Sostenemos que gran parte del placer de viajar está en lo que el viandante pone en lo que ve. El paisaje sin mirada humana es bruta geografía, accidentes de la corteza terrestre que sólo podrían interesar a un geólogo. Hasta los viajes más breves y rutinarios se convierten en una inagotable fuente de emociones si el espíritu está en lo que ve el ojo. De chicos teníamos que caminar varias cuadras por la calle Carrera rumbo al colegio, en la Alameda. En invierno salíamos cerca de las ocho de la mañana y nos íbamos de poza en poza pisando la escarcha: no recordamos entretención tan grande como ésa de oír los crujidos helados. Tan grande como para hacernos llevadera la perspectiva de una sala de clases que, como era el caso en aquellos años, carecía de calefacción y tenía todas sus ventanas abiertas a los grandes patios para que “se ventilara bien”. ¡La ventilación, obsesión de esas generaciones! ¡Cuántos sabañones de niños costaba! Claro que nos mandaban a clases con guantes tejidos de lana; pero había que sacárselos inevitablemente para escribir con lápiz, para sacarles punta, para borrar, en fin.
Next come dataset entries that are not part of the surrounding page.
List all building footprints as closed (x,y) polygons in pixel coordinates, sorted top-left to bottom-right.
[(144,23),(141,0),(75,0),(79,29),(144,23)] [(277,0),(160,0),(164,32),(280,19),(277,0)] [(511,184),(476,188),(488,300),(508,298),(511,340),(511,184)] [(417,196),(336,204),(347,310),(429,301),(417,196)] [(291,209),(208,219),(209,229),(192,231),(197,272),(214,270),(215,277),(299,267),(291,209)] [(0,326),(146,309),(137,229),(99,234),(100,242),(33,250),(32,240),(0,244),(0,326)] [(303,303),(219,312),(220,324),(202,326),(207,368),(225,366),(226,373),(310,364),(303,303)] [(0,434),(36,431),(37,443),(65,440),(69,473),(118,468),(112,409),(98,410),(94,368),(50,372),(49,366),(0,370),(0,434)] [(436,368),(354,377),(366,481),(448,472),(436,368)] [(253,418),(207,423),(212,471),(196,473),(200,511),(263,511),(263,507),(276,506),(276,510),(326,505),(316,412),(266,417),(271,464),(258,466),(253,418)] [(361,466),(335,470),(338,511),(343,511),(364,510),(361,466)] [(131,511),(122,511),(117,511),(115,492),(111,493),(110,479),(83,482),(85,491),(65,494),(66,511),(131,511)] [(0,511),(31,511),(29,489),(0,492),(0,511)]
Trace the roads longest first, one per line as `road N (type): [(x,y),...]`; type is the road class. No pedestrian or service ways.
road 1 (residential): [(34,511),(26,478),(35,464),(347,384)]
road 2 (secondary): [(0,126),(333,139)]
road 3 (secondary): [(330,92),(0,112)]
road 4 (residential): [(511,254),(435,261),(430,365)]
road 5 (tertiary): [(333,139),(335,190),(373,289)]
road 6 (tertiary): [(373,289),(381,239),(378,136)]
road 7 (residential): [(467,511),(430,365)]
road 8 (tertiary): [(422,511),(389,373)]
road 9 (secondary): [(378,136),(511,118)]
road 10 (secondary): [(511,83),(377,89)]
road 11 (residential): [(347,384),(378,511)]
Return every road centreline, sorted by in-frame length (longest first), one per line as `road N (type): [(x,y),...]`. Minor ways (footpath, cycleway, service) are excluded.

El único consuelo era que, al volver a la casa a almorzar, nos tenían, bien calentita, la siguiente delicia.
ChevalierHaga un puré de papa firme, pero no pétreo, muy mantequilloso. Tome una fuente pirex grande, ovalada, honda. Fórrela con puré (una capa de 3 cm, al menos, de espesor) por todo el contorno, dejando al medio un gran hueco. Llene éste con salsa blanca bien aliñada, a la cual se agregará una enorme cantidad de queso mantecoso trozado (lo mejor, mezcla de gruyere y emmental). Pelotitas de mantequilla por arriba. Gratine.